##### TEXT EXCERPT
These long-lived cells memorise what the danger looks like for future reference, and they also enter a specialised factory within the lymph node to trigger the production of antibodies tailored to that specific invader.
In the mouse models, when a second vaccine was given to the same side of the body, the draining lymph node’s sentinel macrophages were already primed to respond to that threat.
This means they jumped to action faster, communicating with “large clusters of reactivated Bmems” to send 10 times as many Bmems into the antibody factory as the non-draining lymph node.
Similar to the mouse data, when 18 of the human participants had their lymph nodes biopsied with a fine needle, the researchers found those who received a same-arm jab had increased percentages of Bmems in these antibody factories.
While these results are intriguing and shed some much-needed light on how vaccines work to boost our immune systems, Dhenni and colleagues said further research is needed to make any practical recommendations.
The new findings may be more relevant to initial boosters given in quick succession, for instance, not necessarily seasonal vaccines that can be given months, if not years, apart, when immune responses on both sides of the body have time to balance out.
“This is a fundamental discovery in how the immune system organises itself to respond better to external threats – nature has come up with this brilliant system and we’re just now beginning to understand it,” said immunologist Professor Tri Phan.
The study was published in Cell.
Study details
Macrophages direct location-dependent recall of B cell memory to vaccination
Rama Dhenni, Alexandra Carey Hoppé, Arnold Reynaldi et al.
##########
##### INFORMATION
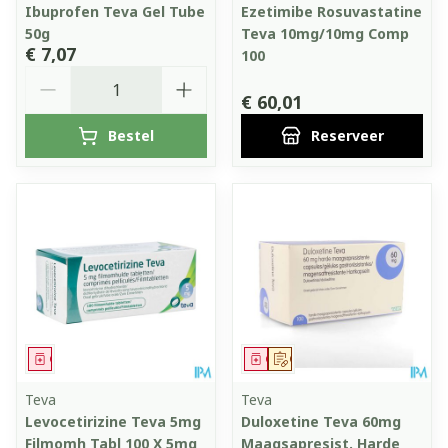
Ibuprofen Teva Gel Tube
Ezetimibe Rosuvastatine
50g
Teva 10mg/10mg Comp
€ 7,07
100
Aantal
€ 60,01
Bestel
Reserveer
Geneesmiddel
Geneesmiddel
Op voorschrift
Teva
Teva
Levocetirizine Teva 5mg
Duloxetine Teva 60mg
Filmomh Tabl 100 X 5mg
Maagsapresist. Harde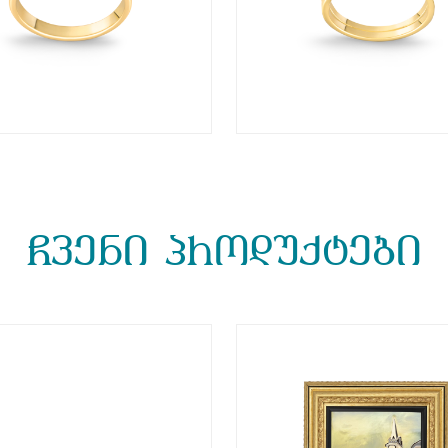
ჩვენი პროდუქტები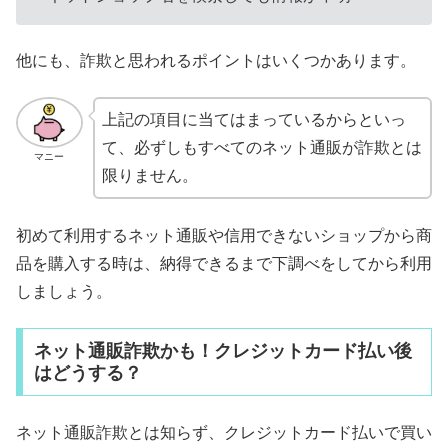
他にも、詐欺と思われるポイントはいくつかあります。
上記の項目に当てはまっているからといっ
て、必ずしもすべてのネット通販が詐欺とは
マニー
限りません。
初めて利用するネット通販や信用できないショップから商
品を購入する時は、納得できるまで下調べをしてから利用
しましょう。
ネット通販詐欺かも！クレジットカード払い後
はどうする？
ネット通販詐欺とは知らず、クレジットカード払いで買い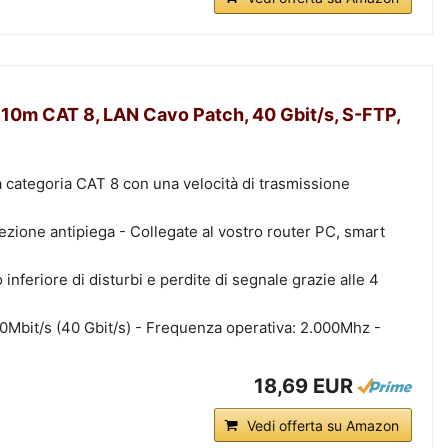
0m CAT 8, LAN Cavo Patch, 40 Gbit/s, S-FTP,
 categoria CAT 8 con una velocità di trasmissione
zione antipiega - Collegate al vostro router PC, smart
nferiore di disturbi e perdite di segnale grazie alle 4
0Mbit/s (40 Gbit/s) - Frequenza operativa: 2.000Mhz -
18,69 EUR
Vedi offerta su Amazon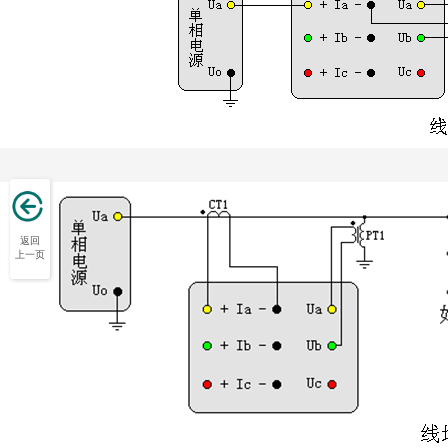
返回
上一页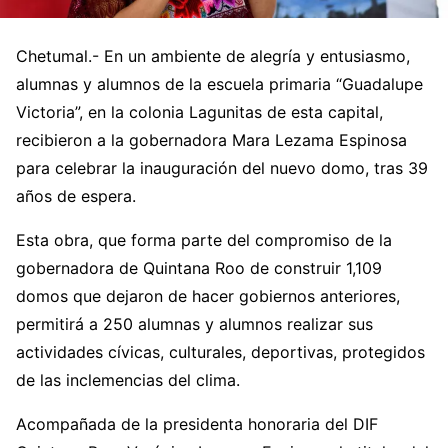
Chetumal.- En un ambiente de alegría y entusiasmo,
alumnas y alumnos de la escuela primaria “Guadalupe
Victoria”, en la colonia Lagunitas de esta capital,
recibieron a la gobernadora Mara Lezama Espinosa
para celebrar la inauguración del nuevo domo, tras 39
años de espera.
Esta obra, que forma parte del compromiso de la
gobernadora de Quintana Roo de construir 1,109
domos que dejaron de hacer gobiernos anteriores,
permitirá a 250 alumnas y alumnos realizar sus
actividades cívicas, culturales, deportivas, protegidos
de las inclemencias del clima.
Acompañada de la presidenta honoraria del DIF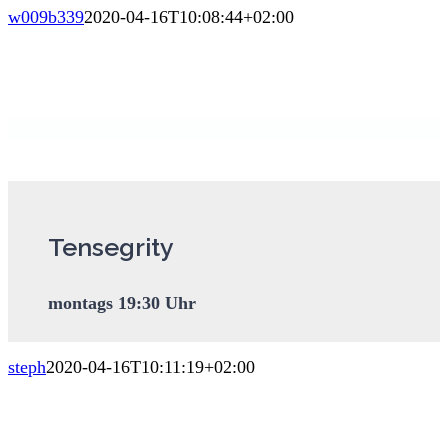
w009b339
2020-04-16T10:08:44+02:00
Tensegrity
montags 19:30 Uhr
steph
2020-04-16T10:11:19+02:00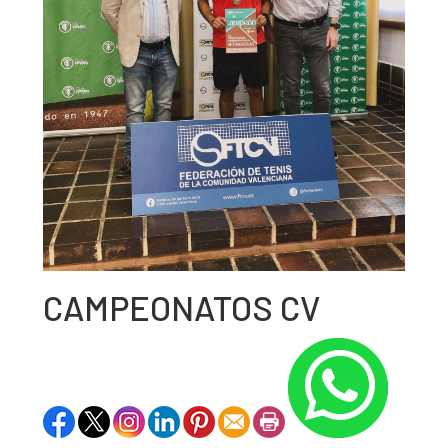
CAMPEONATOS CV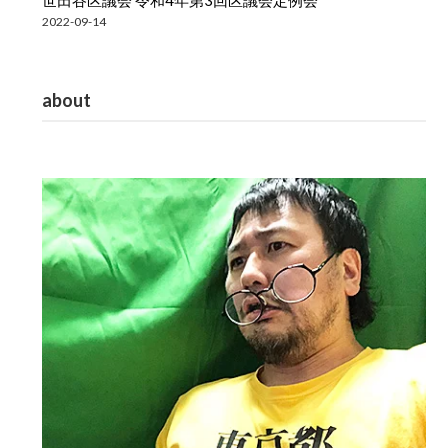
2022-09-14
about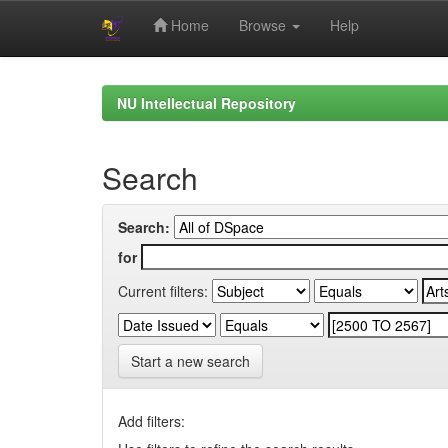
Home
Browse
Help
Skip
navigation
NU Intellectual Repository
Search
Search:
for
Current filters:
Start a new search
Add filters: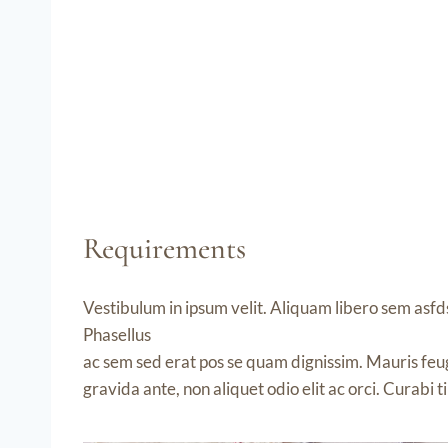
Requirements
Vestibulum in ipsum velit. Aliquam libero sem asfds
Phasellus
ac sem sed erat pos se quam dignissim. Mauris feugi
gravida ante, non aliquet odio elit ac orci. Curabi 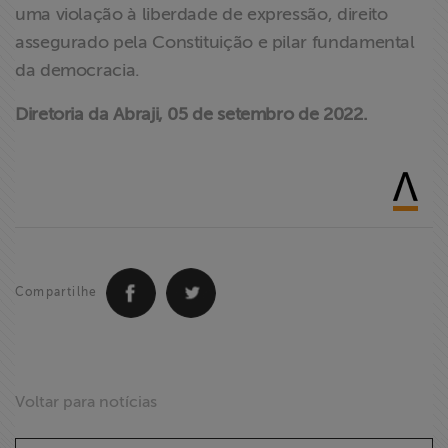
uma violação à liberdade de expressão, direito
assegurado pela Constituição e pilar fundamental
da democracia.
Diretoria da Abraji, 05 de setembro de 2022.
Compartilhe
Voltar para notícias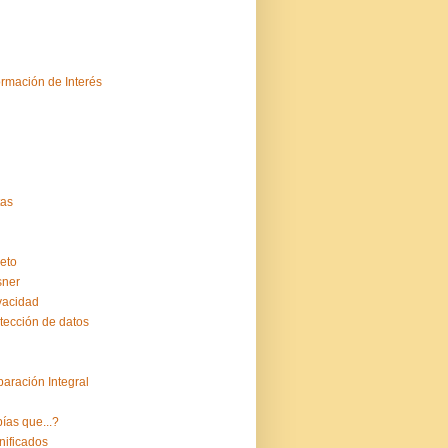
ormación de Interés
tas
eto
sner
vacidad
tección de datos
aración Integral
ías que...?
nificados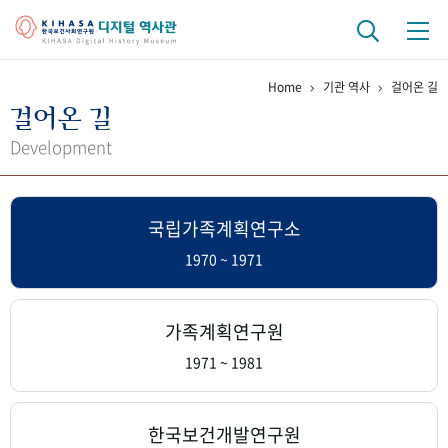
Home
기관 역사
걸어온 길
기관 역사
걸어온 길
걸어온 길
기관 변천사
역대 기관장
연구원 사람들
Development
연구 역사
국립가족계획연구소
정책과 연구
키워드로 보는 연구 역사
연구자들
간행물 변천사
1970 ~ 1971
기록물 아카이브
가족계획연구원
사진 아카이브
문서 기록물
행정박물
영상 기록물
1971 ~ 1981
+1
50
주년 기념
한국보건개발연구원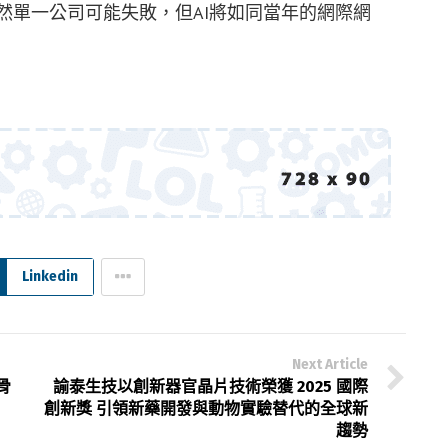
雖然單一公司可能失敗，但AI將如同當年的網際網
Linkedin
Next Article
骨
諭泰生技以創新器官晶片技術榮獲 2025 國際
創新獎 引領新藥開發與動物實驗替代的全球新
趨勢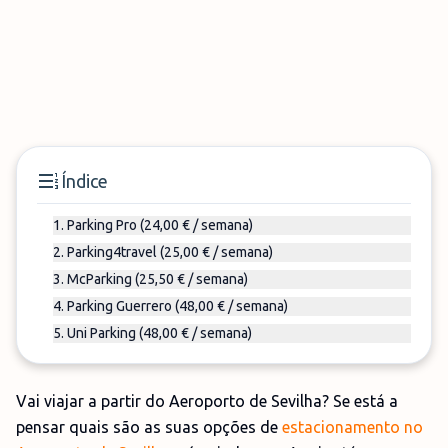
Índice
1. Parking Pro (24,00 € / semana)
2. Parking4travel (25,00 € / semana)
3. McParking (25,50 € / semana)
4. Parking Guerrero (48,00 € / semana)
5. Uni Parking (48,00 € / semana)
Vai viajar a partir do Aeroporto de Sevilha? Se está a
pensar quais são as suas opções de
estacionamento no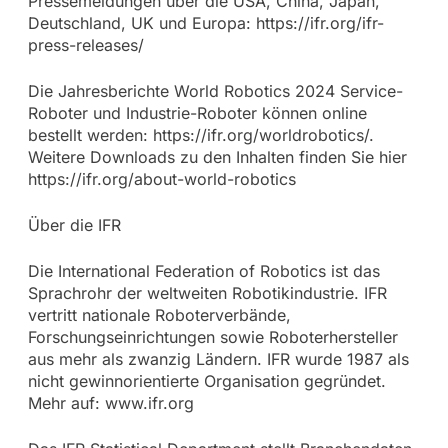
Pressemeldungen über die USA, China, Japan,
Deutschland, UK und Europa: https://ifr.org/ifr-
press-releases/
Die Jahresberichte World Robotics 2024 Service-
Roboter und Industrie-Roboter können online
bestellt werden: https://ifr.org/worldrobotics/.
Weitere Downloads zu den Inhalten finden Sie hier
https://ifr.org/about-world-robotics
Über die IFR
Die International Federation of Robotics ist das
Sprachrohr der weltweiten Robotikindustrie. IFR
vertritt nationale Roboterverbände,
Forschungseinrichtungen sowie Roboterhersteller
aus mehr als zwanzig Ländern. IFR wurde 1987 als
nicht gewinnorientierte Organisation gegründet.
Mehr auf: www.ifr.org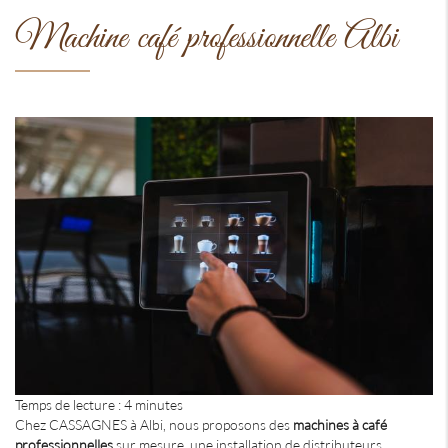
Machine café professionnelle Albi
Temps de lecture : 4 minutes
Chez CASSAGNES à Albi, nous proposons des
machines à café
professionnelles
sur mesure, une installation de distributeurs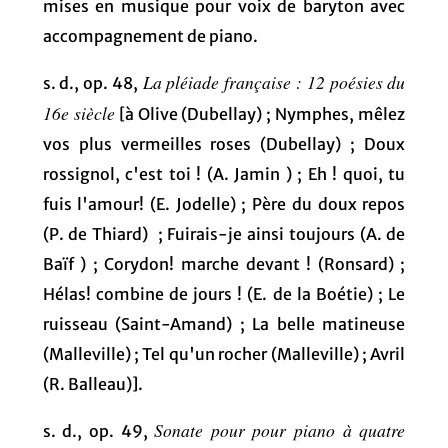
mises en musique pour voix de baryton avec
accompagnement de piano.
La pléiade française : 12 poésies du
s. d., op. 48,
16e siècle
[à Olive (Dubellay) ; Nymphes, mêlez
vos plus vermeilles roses (Dubellay) ; Doux
rossignol, c'est toi ! (A. Jamin ) ; Eh ! quoi, tu
fuis l'amour! (E. Jodelle) ; Père du doux repos
(P. de Thiard) ; Fuirais-je ainsi toujours (A. de
Baïf ) ; Corydon! marche devant ! (Ronsard) ;
Hélas! combine de jours ! (E. de la Boétie) ; Le
ruisseau (Saint-Amand) ; La belle matineuse
(Malleville) ; Tel qu'un rocher (Malleville) ; Avril
(R. Balleau)].
Sonate pour pour piano à quatre
s. d., op. 49,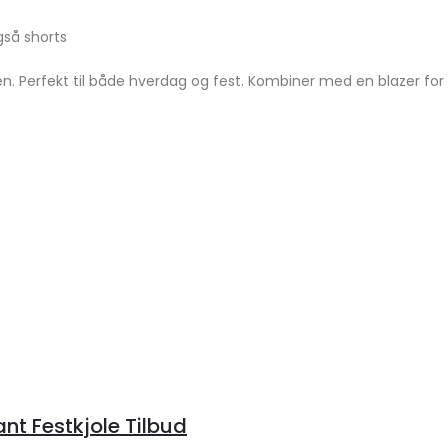
gså shorts
erfekt til både hverdag og fest. Kombiner med en blazer for et
ant Festkjole Tilbud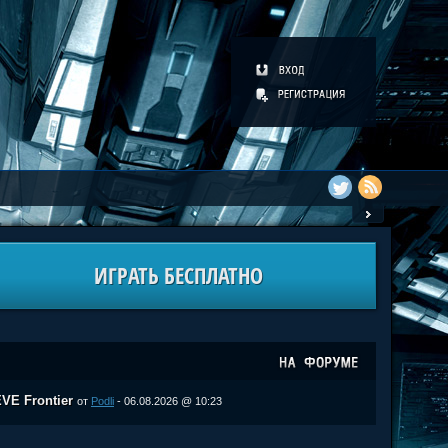
ИГРАТЬ БЕСПЛАТНО
VE Frontier
от
Podli
- 06.08.2026 @ 10:23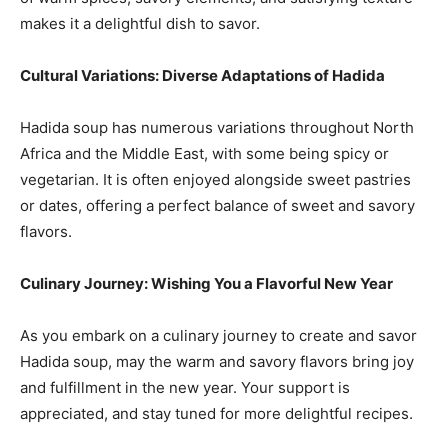
makes it a delightful dish to savor.
Cultural Variations: Diverse Adaptations of Hadida
Hadida soup has numerous variations throughout North
Africa and the Middle East, with some being spicy or
vegetarian. It is often enjoyed alongside sweet pastries
or dates, offering a perfect balance of sweet and savory
flavors.
Culinary Journey: Wishing You a Flavorful New Year
As you embark on a culinary journey to create and savor
Hadida soup, may the warm and savory flavors bring joy
and fulfillment in the new year. Your support is
appreciated, and stay tuned for more delightful recipes.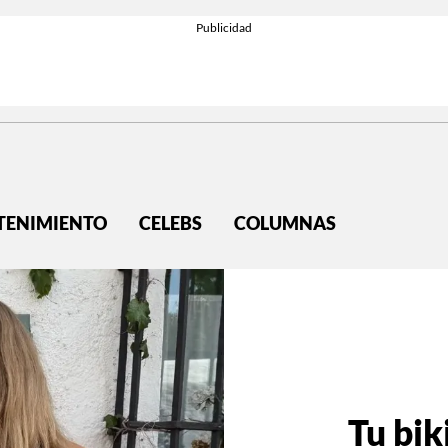
TENIMIENTO
CELEBS
COLUMNAS
Tu bik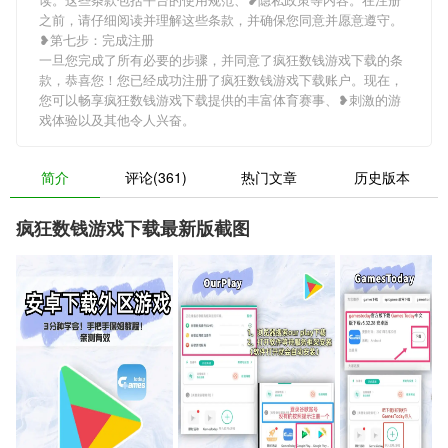
之前，请仔细阅读并理解这些条款，并确保您同意并愿意遵守。
❥第七步：完成注册
一旦您完成了所有必要的步骤，并同意了疯狂数钱游戏下载的条
款，恭喜您！您已经成功注册了疯狂数钱游戏下载账户。现在，
您可以畅享疯狂数钱游戏下载提供的丰富体育赛事、❥刺激的游
戏体验以及其他令人兴奋。
简介
评论(361)
热门文章
历史版本
疯狂数钱游戏下载最新版截图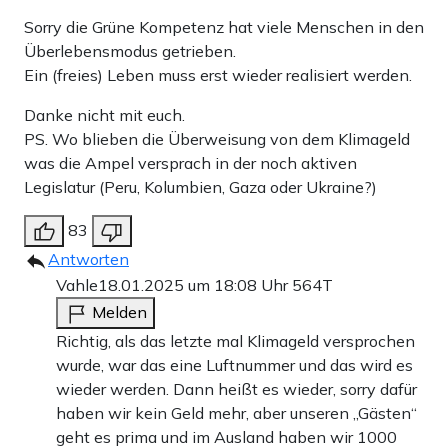
Sorry die Grüne Kompetenz hat viele Menschen in den
Überlebensmodus getrieben.
Ein (freies) Leben muss erst wieder realisiert werden.
Danke nicht mit euch.
PS. Wo blieben die Überweisung von dem Klimageld
was die Ampel versprach in der noch aktiven
Legislatur (Peru, Kolumbien, Gaza oder Ukraine?)
83
Antworten
Vahle
18.01.2025 um 18:08 Uhr
564T
Melden
Richtig, als das letzte mal Klimageld versprochen
wurde, war das eine Luftnummer und das wird es
wieder werden. Dann heißt es wieder, sorry dafür
haben wir kein Geld mehr, aber unseren „Gästen“
geht es prima und im Ausland haben wir 1000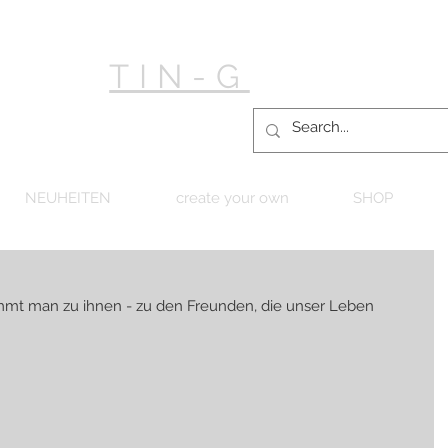
TIN-G
NEUHEITEN
create your own
SHOP
mt man zu ihnen - zu den Freunden, die unser Leben 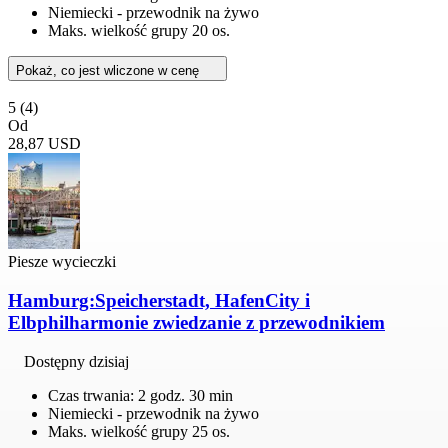
Niemiecki - przewodnik na żywo
Maks. wielkość grupy 20 os.
Pokaż, co jest wliczone w cenę
5
(4)
Od
28,87 USD
Piesze wycieczki
Hamburg:Speicherstadt, HafenCity i
Elbphilharmonie zwiedzanie z przewodnikiem
Dostępny dzisiaj
Czas trwania: 2 godz. 30 min
Niemiecki - przewodnik na żywo
Maks. wielkość grupy 25 os.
##########
_WHAT TO DO_: Rewrite the vaccine booster text from "The new findings" to "to balance out.", swapping "seasonal" for "annual". The records were taken from a different source than the text.

_ANSWER AREA_:
The new findings may be more relevant to initial boosters given in quick succession, for instance, not necessarily annual vaccines that can be given months, if not years, apart, when immune responses on both sides of the body have time to balance out.